The next bin will be placed on the southbound side of SEPTA’s Ambler Train Station.
“The bin is actually sitting out in our parking lot, and that is scheduled to be dropped early, middle of next week,” Smith said.
After Ambler, the next stop is King of Prussia, but the organizations have their sights set on filling refurbished news boxes across the state with marijuana pardon applications. Montco NORML has already received donations to set up boxes in western Pennsylvania.
“We have like a list we got here, and we’re just going to go down the list and put one out in every part of Pennsylvania,” Smith said.
While Montco NORML plans the operation, TerraVida VOWD is serving as a financial motor.

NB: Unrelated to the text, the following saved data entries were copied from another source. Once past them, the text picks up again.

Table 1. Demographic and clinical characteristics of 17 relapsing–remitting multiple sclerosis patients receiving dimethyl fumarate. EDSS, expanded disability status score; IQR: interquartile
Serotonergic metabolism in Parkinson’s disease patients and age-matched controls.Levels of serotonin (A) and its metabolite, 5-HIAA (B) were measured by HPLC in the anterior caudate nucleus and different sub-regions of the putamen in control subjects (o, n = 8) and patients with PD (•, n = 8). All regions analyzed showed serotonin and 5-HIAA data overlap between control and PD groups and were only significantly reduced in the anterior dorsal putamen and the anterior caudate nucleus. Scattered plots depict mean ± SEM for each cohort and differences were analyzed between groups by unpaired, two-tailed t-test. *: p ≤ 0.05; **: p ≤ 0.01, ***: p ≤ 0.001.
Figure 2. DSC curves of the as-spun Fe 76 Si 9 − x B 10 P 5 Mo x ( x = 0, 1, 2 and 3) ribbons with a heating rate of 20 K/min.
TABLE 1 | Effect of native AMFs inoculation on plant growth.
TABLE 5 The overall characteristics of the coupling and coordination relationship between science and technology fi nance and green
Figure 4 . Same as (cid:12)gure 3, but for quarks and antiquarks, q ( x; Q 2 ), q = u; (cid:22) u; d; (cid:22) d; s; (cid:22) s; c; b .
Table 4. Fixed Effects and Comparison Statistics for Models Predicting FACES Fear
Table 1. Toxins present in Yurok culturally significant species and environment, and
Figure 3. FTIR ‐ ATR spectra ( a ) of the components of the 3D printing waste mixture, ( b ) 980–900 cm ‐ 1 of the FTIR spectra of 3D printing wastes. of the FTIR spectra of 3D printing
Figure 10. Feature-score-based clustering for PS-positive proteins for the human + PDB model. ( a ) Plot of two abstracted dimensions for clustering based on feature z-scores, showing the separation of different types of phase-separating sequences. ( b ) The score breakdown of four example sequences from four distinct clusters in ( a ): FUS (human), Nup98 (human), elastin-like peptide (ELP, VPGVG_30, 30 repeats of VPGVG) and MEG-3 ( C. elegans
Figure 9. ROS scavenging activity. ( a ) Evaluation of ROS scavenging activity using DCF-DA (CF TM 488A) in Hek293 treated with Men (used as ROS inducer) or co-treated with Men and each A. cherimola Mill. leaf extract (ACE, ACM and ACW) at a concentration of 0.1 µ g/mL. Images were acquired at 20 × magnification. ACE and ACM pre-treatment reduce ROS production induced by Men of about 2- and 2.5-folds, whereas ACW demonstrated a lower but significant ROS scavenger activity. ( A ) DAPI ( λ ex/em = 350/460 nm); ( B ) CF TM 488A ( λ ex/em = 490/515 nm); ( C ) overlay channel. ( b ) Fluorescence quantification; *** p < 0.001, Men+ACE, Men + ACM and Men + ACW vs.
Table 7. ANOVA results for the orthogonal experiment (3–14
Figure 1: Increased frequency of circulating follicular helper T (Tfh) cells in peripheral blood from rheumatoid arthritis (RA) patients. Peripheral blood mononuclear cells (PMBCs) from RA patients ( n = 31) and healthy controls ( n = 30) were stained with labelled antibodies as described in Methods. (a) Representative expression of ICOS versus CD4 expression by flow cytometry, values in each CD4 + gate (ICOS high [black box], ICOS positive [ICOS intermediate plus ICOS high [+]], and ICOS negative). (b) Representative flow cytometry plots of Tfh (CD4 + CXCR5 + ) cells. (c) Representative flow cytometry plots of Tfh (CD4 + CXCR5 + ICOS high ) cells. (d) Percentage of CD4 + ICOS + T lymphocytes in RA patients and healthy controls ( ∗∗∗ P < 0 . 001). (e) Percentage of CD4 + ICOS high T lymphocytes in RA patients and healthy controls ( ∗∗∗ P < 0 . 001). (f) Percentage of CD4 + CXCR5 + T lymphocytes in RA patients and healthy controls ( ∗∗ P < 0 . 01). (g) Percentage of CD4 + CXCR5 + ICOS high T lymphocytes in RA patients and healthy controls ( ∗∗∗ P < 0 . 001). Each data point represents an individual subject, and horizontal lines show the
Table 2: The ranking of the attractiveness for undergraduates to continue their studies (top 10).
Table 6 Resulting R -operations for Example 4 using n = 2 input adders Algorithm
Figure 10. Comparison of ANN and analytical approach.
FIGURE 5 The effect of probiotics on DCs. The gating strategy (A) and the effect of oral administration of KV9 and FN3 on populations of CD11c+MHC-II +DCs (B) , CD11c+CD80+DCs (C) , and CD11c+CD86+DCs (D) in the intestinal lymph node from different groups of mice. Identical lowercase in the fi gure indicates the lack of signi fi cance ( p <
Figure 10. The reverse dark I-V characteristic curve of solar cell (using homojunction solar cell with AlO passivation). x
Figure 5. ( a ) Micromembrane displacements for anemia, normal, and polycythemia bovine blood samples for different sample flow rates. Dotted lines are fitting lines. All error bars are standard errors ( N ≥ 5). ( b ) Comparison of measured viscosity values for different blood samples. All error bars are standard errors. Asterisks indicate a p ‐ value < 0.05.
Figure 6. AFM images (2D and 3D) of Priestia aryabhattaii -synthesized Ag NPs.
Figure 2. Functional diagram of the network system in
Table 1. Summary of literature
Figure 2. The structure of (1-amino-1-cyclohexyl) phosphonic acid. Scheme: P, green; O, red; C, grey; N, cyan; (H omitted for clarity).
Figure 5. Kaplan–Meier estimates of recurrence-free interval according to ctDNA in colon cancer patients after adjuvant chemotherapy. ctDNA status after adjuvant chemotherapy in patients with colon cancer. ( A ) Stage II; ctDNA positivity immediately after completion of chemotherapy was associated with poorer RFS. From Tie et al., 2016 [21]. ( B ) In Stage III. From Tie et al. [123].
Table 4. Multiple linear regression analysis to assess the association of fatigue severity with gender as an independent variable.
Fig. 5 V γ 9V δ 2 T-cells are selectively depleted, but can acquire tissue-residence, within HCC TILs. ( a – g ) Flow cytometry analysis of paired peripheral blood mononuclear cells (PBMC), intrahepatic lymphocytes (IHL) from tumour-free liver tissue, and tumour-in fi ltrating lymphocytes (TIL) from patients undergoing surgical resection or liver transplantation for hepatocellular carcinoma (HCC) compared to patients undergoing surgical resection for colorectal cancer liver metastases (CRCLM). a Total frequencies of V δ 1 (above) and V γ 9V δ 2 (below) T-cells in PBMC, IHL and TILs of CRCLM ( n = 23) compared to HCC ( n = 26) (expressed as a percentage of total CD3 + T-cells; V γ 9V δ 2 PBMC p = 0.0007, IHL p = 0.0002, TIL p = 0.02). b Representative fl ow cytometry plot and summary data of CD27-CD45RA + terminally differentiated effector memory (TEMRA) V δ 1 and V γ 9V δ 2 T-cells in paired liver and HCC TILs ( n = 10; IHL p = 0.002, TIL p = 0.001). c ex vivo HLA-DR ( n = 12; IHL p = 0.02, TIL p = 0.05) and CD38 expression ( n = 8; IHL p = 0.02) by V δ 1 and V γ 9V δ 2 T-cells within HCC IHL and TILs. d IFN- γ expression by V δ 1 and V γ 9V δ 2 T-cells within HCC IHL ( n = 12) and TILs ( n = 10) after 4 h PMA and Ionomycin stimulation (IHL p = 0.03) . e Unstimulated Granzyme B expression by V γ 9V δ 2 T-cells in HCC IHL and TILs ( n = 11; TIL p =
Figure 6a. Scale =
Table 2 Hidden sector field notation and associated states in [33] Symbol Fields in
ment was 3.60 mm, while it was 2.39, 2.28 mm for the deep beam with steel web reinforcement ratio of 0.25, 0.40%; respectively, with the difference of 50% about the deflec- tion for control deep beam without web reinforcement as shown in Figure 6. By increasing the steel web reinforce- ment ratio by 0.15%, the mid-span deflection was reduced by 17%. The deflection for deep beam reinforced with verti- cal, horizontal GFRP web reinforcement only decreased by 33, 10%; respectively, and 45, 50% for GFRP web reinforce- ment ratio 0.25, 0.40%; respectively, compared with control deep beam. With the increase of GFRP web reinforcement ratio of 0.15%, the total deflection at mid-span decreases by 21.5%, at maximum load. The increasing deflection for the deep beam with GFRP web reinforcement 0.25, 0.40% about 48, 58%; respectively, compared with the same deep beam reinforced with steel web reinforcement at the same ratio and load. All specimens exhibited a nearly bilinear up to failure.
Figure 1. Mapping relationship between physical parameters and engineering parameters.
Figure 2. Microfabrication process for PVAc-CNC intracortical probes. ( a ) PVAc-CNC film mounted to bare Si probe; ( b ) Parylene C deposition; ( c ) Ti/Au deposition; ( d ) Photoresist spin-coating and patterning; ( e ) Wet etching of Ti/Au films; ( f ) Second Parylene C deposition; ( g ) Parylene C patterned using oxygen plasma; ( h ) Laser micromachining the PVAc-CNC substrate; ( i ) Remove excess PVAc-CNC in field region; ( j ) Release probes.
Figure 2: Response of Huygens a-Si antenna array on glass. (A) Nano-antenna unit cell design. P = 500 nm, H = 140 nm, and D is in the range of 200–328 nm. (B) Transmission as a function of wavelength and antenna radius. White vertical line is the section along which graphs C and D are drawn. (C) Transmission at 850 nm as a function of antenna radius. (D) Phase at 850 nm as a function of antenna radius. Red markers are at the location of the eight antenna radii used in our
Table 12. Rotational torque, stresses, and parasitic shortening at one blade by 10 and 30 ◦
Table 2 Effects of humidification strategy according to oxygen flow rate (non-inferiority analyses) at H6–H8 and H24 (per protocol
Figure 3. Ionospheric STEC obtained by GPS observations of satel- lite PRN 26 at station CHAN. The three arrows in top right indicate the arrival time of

The nonprofit is funded by TerraVida Holistic Centers, a women-owned local chain of medical marijuana dispensaries.
The leaders of Montco NORML and TerraVida met at Fetterman’s 67-county marijuana tour in 2019. TerraVida joined the newspaper bin initiative after hearing about it on Facebook.
“It just became this happy friendship,” Smith said.
TerraVida was founded in 2017 by Chirs Visco, and the nonprofit arm was created in 2019.
“We were founded … under the premise of really helping people who were victimized by the war on drugs,” Cashman said.
A white woman, Cashman spoke candidly about the racial elephant in the room: the irony of white people profiting from marijuana sales while people of color remain incarcerated for virtually the same thing.
“People are literally in prison for the amount of medical marijuana that I may have in my purse right now,” Cashman said. “And that’s very sobering for lack of a better word.”
That acknowledgment is not exclusive to Cashman. Visco, she said, “is very aware … that she is a white woman who is making a very nice living off of this plant that has disproportionately affected people of color in the war on drugs.”
With that in mind, Cashman said, TerraVida VOWD has made it its mission to help Pennsylvanians expunge their records of marijuana convictions.
“We really can’t lose the idea that there is this whole social justice piece and this whole social equity piece that we need to continually keep in front of us, because this isn’t just a venture capitalist game here. This isn’t just for people to get richer off of. We have to remember that there’s this social justice aspect that it is our responsibility as owners and operators in the state to support and push forward,” Cashman said.
“While the pardon bins may seem like something very small,” she said, “it’s something that we feel at TerraVida is something we should do and continue to do.”